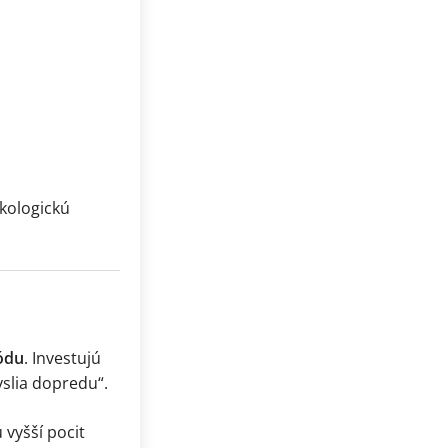
ekologickú
ódu
. Investujú
yslia dopredu“.
 vyšší pocit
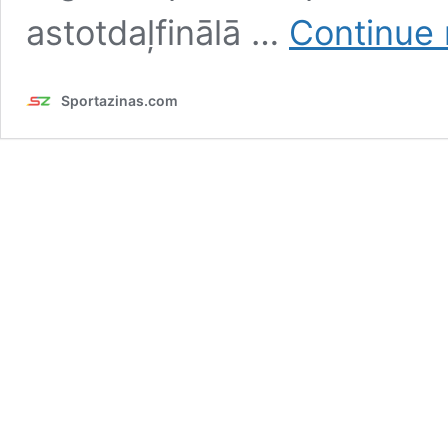
astotdaļfinālā …
Continue 
Sportazinas.com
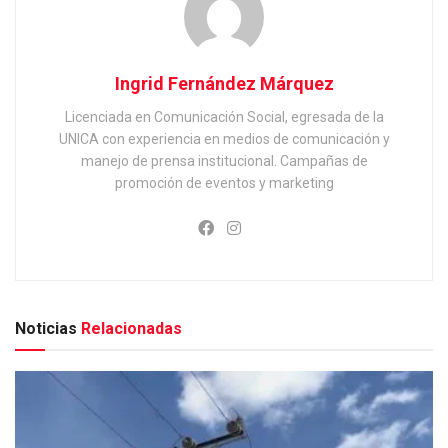
Ingrid Fernández Márquez
Licenciada en Comunicación Social, egresada de la
UNICA con experiencia en medios de comunicación y
manejo de prensa institucional. Campañas de
promoción de eventos y marketing
Noticias
Relacionadas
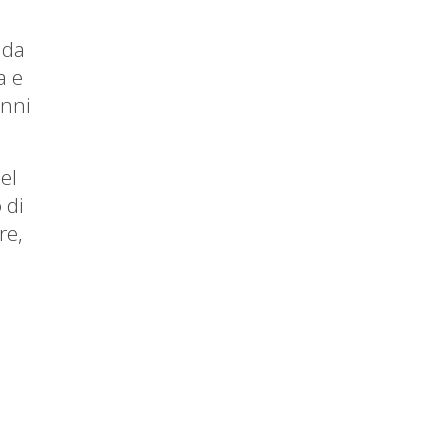
 da
a e
anni
el
 di
re,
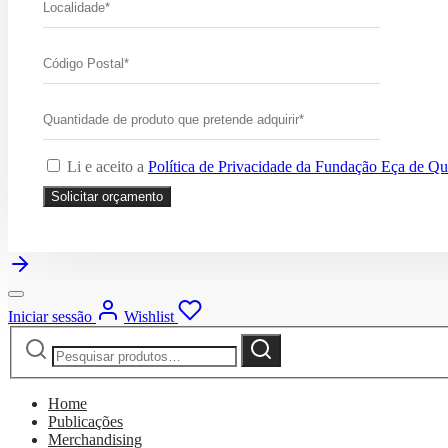
Li e aceito a
Política de Privacidade da Fundação Eça de Qu
Iniciar sessão
Wishlist
Pesquisar
Pesquisa
por:
Home
Publicações
Merchandising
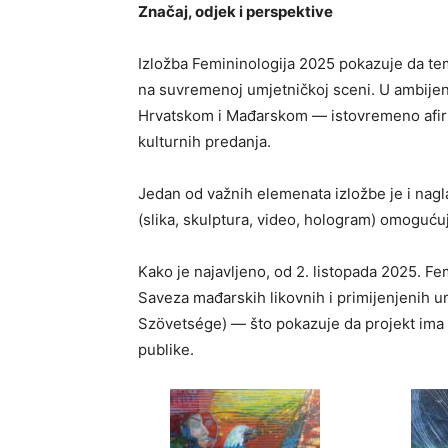
Značaj, odjek i perspektive
Izložba Femininologija 2025 pokazuje da teme
na suvremenoj umjetničkoj sceni. U ambijen
Hrvatskom i Mađarskom — istovremeno afirmi
kulturnih predanja.
Jedan od važnih elemenata izložbe je i nagl
(slika, skulptura, video, hologram) omogućuje
Kako je najavljeno, od 2. listopada 2025. Fem
Saveza mađarskih likovnih i primijenjenih
Szövetsége) — što pokazuje da projekt ima a
publike.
______________________________
**Instructions for the task:**
Your copy should consist only of the lines from the line holding "Merchandising" through the final line of the listing above, both included, with all pictures omitted.

**Completed exercise:**
Merchandising
Značaj, odjek i perspektive
Izložba Femininologija 2025 pokazuje da teme
na suvremenoj umjetničkoj sceni. U ambijen
Hrvatskom i Mađarskom — istovremeno afirmi
kulturnih predanja.
Jedan od važnih elemenata izložbe je i nagl
(slika, skulptura, video, hologram) omogućuje
Kako je najavljeno, od 2. listopada 2025. Fem
Saveza mađarskih likovnih i primijenjenih
Szövetsége) — što pokazuje da projekt ima a
publike.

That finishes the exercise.